Once our land went on the market we constantly had people in and out on the land to look it over. Yes, even at prime hunting times! That sucked! So, be prepared for this to be happening.

By the way, what type of club do you have, still-hunting or dog hunting?

Good luck to you.


----------



## troutman34 (Mar 13, 2008)

Yes,  I cancelled the early ploting.  I am just going to rely on the feeders for now.  I just don't know what to do.  The clubs are in Eatonton if you want to give it a shot.  I can save you a spot.

I wonder if PC would give me first shot on available properties in July if my land sells before then?  Anyone know??


----------



## Old Dead River (Mar 13, 2008)

troutman34 said:


> Yes,  I cancelled the early ploting.  I am just going to rely on the feeders for now.  I just don't know what to do.  The clubs are in Eatonton if you want to give it a shot.  I can save you a spot.
> 
> I wonder if PC would give me first shot on available properties in July if my land sells before then?  Anyone know??



i spoke with a guy the other night who mentioned that he was on a first call list for a specific PC property, one which they'd been ousted from before that did not sell or something to that effect. I wish i could find a lease in putnam but I'm very weary of plum creek after all this talk.


----------



## Twenty five ought six (Mar 15, 2008)

> I wonder if PC would give me first shot on available properties in July if my land sells before then?

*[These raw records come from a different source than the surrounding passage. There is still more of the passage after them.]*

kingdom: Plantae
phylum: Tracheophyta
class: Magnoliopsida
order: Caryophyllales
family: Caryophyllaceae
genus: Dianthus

Anyone know??



I talked to Wayne Phillips last week, the recreational leasing specialist for Plum Creek.  You should have received a letter.  If you do not renew you lease, you will have 10 days in June for a first look at all available tracts.  If will be first come, first serve, cash on the barrel head.

If you renew your lease and it sells, I don't think you get the first look.


----------



## troutman34 (Mar 16, 2008)

Thank you very much twenty five.  I think I'll go that route.  I sure do hate to lose that land, but I would rather have a definite place to hunt.

Twenty Five, you say cash needs to be in hand in June when you have those 10 days?


----------



## tommy jacobs (Mar 17, 2008)

*Plum fool creek*

Yepper, Its old Plum Fool Creek at it again,In 5 years they want even own property in GA,I said it last year and iam saying it again, Good luck Hunters


----------



## Twenty five ought six (Mar 17, 2008)

> Twenty Five, you say cash needs to be in hand in June when you have those 10 days?



The way it was explained to me, you will have 10 days to look at the property, get the lease signed and money to PC.  You won't have any extra time to put a "club" together.

So practically speaking, someone is going to have to front the money.

I don't know for a fact, but I'm guessing it will be first come, first served on the available tracts.


----------



## troutman34 (Mar 17, 2008)

I emailed Wayne today.  Haven't had a responce yet.  I just need an answer to give to my members.  I can have the $$ ready for June.  I think that is the route I'm gonna go.  Let what I have now go and get some other property.


----------